- _Job item_: Repeat the listing below in full, keeping every character as it is.

- _Exercise material_:
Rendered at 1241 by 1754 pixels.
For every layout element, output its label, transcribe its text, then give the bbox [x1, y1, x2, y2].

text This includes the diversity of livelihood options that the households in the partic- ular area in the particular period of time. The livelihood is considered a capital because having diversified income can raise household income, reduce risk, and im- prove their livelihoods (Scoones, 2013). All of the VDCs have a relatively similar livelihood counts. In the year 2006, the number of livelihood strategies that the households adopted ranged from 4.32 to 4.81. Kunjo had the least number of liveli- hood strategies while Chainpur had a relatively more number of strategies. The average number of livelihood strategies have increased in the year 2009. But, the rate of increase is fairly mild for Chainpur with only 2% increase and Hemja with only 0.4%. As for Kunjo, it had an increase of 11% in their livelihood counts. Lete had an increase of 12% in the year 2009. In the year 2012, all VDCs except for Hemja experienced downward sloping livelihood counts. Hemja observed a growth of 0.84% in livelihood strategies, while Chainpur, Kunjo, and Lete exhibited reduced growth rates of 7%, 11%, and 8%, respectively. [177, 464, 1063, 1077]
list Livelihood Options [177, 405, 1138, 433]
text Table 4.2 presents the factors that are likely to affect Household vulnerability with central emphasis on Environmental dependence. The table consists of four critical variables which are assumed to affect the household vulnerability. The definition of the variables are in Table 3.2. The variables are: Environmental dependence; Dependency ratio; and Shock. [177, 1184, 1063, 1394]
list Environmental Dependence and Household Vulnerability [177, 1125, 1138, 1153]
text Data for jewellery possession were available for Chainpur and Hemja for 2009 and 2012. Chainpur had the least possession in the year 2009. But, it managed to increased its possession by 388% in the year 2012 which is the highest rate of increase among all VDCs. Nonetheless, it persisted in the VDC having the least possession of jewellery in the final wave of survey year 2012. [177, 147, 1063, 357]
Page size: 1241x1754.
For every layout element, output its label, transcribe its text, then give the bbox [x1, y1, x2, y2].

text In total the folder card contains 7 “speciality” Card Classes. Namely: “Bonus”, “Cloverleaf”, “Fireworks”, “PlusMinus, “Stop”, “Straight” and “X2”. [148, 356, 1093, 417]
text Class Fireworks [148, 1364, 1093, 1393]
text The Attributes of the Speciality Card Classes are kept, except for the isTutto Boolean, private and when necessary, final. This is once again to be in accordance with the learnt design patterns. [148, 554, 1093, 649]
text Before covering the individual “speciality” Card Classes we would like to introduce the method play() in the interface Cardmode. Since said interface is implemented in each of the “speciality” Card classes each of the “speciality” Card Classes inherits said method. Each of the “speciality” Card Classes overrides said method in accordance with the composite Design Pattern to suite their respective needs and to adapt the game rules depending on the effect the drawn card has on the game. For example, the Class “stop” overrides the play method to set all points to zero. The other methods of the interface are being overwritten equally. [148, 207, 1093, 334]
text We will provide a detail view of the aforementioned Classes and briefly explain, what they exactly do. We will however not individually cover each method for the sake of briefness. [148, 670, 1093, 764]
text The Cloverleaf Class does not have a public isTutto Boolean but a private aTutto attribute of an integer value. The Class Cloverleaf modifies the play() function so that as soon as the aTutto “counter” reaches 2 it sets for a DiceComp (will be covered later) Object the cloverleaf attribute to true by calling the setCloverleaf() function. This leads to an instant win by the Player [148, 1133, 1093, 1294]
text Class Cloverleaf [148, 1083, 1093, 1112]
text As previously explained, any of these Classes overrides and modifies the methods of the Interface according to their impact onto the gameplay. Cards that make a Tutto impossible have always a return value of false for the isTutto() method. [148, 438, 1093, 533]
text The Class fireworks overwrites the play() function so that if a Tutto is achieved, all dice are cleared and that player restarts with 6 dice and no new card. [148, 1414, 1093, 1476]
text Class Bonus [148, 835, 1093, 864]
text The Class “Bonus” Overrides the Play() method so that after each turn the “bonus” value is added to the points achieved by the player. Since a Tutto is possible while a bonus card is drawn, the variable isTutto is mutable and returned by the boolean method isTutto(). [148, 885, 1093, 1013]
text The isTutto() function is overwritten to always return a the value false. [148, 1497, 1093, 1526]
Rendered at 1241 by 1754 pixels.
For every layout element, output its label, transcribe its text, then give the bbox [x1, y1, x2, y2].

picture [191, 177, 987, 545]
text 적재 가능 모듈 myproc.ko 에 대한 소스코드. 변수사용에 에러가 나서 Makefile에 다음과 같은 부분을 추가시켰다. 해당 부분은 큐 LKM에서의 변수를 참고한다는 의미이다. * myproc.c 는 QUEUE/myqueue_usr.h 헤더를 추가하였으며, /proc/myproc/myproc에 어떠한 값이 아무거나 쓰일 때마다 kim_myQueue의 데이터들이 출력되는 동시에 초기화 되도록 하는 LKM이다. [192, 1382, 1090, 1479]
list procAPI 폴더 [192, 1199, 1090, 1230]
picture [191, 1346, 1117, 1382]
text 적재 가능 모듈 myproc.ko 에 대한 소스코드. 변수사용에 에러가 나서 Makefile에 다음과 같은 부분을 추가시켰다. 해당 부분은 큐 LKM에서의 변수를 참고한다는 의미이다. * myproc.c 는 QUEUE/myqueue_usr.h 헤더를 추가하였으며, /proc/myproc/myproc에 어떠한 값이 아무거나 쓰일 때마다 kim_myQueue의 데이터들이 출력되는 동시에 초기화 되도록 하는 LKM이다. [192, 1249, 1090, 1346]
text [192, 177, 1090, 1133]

- _Task result_:
Rendered at 1241 by 1754 pixels.
For every layout element, output its label, transcribe its text, then give the bbox [x1, y1, x2, y2].

text This includes the diversity of livelihood options that the households in the partic- ular area in the particular period of time. The livelihood is considered a capital because having diversified income can raise household income, reduce risk, and im- prove their livelihoods (Scoones, 2013). All of the VDCs have a relatively similar livelihood counts. In the year 2006, the number of livelihood strategies that the households adopted ranged from 4.32 to 4.81. Kunjo had the least number of liveli- hood strategies while Chainpur had a relatively more number of strategies. The average number of livelihood strategies have increased in the year 2009. But, the rate of increase is fairly mild for Chainpur with only 2% increase and Hemja with only 0.4%. As for Kunjo, it had an increase of 11% in their livelihood counts. Lete had an increase of 12% in the year 2009. In the year 2012, all VDCs except for Hemja experienced downward sloping livelihood counts. Hemja observed a growth of 0.84% in livelihood strategies, while Chainpur, Kunjo, and Lete exhibited reduced growth rates of 7%, 11%, and 8%, respectively. [177, 464, 1063, 1077]
list Livelihood Options [177, 405, 1138, 433]
text Table 4.2 presents the factors that are likely to affect Household vulnerability with central emphasis on Environmental dependence. The table consists of four critical variables which are assumed to affect the household vulnerability. The definition of the variables are in Table 3.2. The variables are: Environmental dependence; Dependency ratio; and Shock. [177, 1184, 1063, 1394]
list Environmental Dependence and Household Vulnerability [177, 1125, 1138, 1153]
text Data for jewellery possession were available for Chainpur and Hemja for 2009 and 2012. Chainpur had the least possession in the year 2009. But, it managed to increased its possession by 388% in the year 2012 which is the highest rate of increase among all VDCs. Nonetheless, it persisted in the VDC having the least possession of jewellery in the final wave of survey year 2012. [177, 147, 1063, 357]
Page size: 1241x1754.
For every layout element, output its label, transcribe its text, then give the bbox [x1, y1, x2, y2].

text In total the folder card contains 7 “speciality” Card Classes. Namely: “Bonus”, “Cloverleaf”, “Fireworks”, “PlusMinus, “Stop”, “Straight” and “X2”. [148, 356, 1093, 417]
text Class Fireworks [148, 1364, 1093, 1393]
text The Attributes of the Speciality Card Classes are kept, except for the isTutto Boolean, private and when necessary, final. This is once again to be in accordance with the learnt design patterns. [148, 554, 1093, 649]
text Before covering the individual “speciality” Card Classes we would like to introduce the method play() in the interface Cardmode. Since said interface is implemented in each of the “speciality” Card classes each of the “speciality” Card Classes inherits said method. Each of the “speciality” Card Classes overrides said method in accordance with the composite Design Pattern to suite their respective needs and to adapt the game rules depending on the effect the drawn card has on the game. For example, the Class “stop” overrides the play method to set all points to zero. The other methods of the interface are being overwritten equally. [148, 207, 1093, 334]
text We will provide a detail view of the aforementioned Classes and briefly explain, what they exactly do. We will however not individually cover each method for the sake of briefness. [148, 670, 1093, 764]
text The Cloverleaf Class does not have a public isTutto Boolean but a private aTutto attribute of an integer value. The Class Cloverleaf modifies the play() function so that as soon as the aTutto “counter” reaches 2 it sets for a DiceComp (will be covered later) Object the cloverleaf attribute to true by calling the setCloverleaf() function. This leads to an instant win by the Player [148, 1133, 1093, 1294]
text Class Cloverleaf [148, 1083, 1093, 1112]
text As previously explained, any of these Classes overrides and modifies the methods of the Interface according to their impact onto the gameplay. Cards that make a Tutto impossible have always a return value of false for the isTutto() method. [148, 438, 1093, 533]
text The Class fireworks overwrites the play() function so that if a Tutto is achieved, all dice are cleared and that player restarts with 6 dice and no new card. [148, 1414, 1093, 1476]
text Class Bonus [148, 835, 1093, 864]
text The Class “Bonus” Overrides the Play() method so that after each turn the “bonus” value is added to the points achieved by the player. Since a Tutto is possible while a bonus card is drawn, the variable isTutto is mutable and returned by the boolean method isTutto(). [148, 885, 1093, 1013]
text The isTutto() function is overwritten to always return a the value false. [148, 1497, 1093, 1526]
Rendered at 1241 by 1754 pixels.
For every layout element, output its label, transcribe its text, then give the bbox [x1, y1, x2, y2].

picture [191, 177, 987, 545]
text 적재 가능 모듈 myproc.ko 에 대한 소스코드. 변수사용에 에러가 나서 Makefile에 다음과 같은 부분을 추가시켰다. 해당 부분은 큐 LKM에서의 변수를 참고한다는 의미이다. * myproc.c 는 QUEUE/myqueue_usr.h 헤더를 추가하였으며, /proc/myproc/myproc에 어떠한 값이 아무거나 쓰일 때마다 kim_myQueue의 데이터들이 출력되는 동시에 초기화 되도록 하는 LKM이다. [192, 1382, 1090, 1479]
list procAPI 폴더 [192, 1199, 1090, 1230]
picture [191, 1346, 1117, 1382]
text 적재 가능 모듈 myproc.ko 에 대한 소스코드. 변수사용에 에러가 나서 Makefile에 다음과 같은 부분을 추가시켰다. 해당 부분은 큐 LKM에서의 변수를 참고한다는 의미이다. * myproc.c 는 QUEUE/myqueue_usr.h 헤더를 추가하였으며, /proc/myproc/myproc에 어떠한 값이 아무거나 쓰일 때마다 kim_myQueue의 데이터들이 출력되는 동시에 초기화 되도록 하는 LKM이다. [192, 1249, 1090, 1346]
text [192, 177, 1090, 1133]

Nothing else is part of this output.